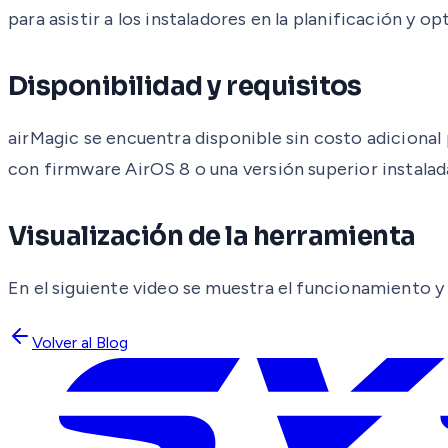
para asistir a los instaladores en la planificación y 
Disponibilidad y requisitos
airMagic se encuentra disponible sin costo adicional 
con firmware AirOS 8 o una versión superior instalada
Visualización de la herramienta
En el siguiente video se muestra el funcionamiento y
Volver al Blog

---+---

Instructions to follow - Retype the line containing "con firmware AirOS" and all the lines after it, ending with the final line of the material, exactly.

Solution -
con firmware AirOS 8 o una versión superior instalada
Visualización de la herramienta
En el siguiente video se muestra el funcionamiento y
Volver al Blog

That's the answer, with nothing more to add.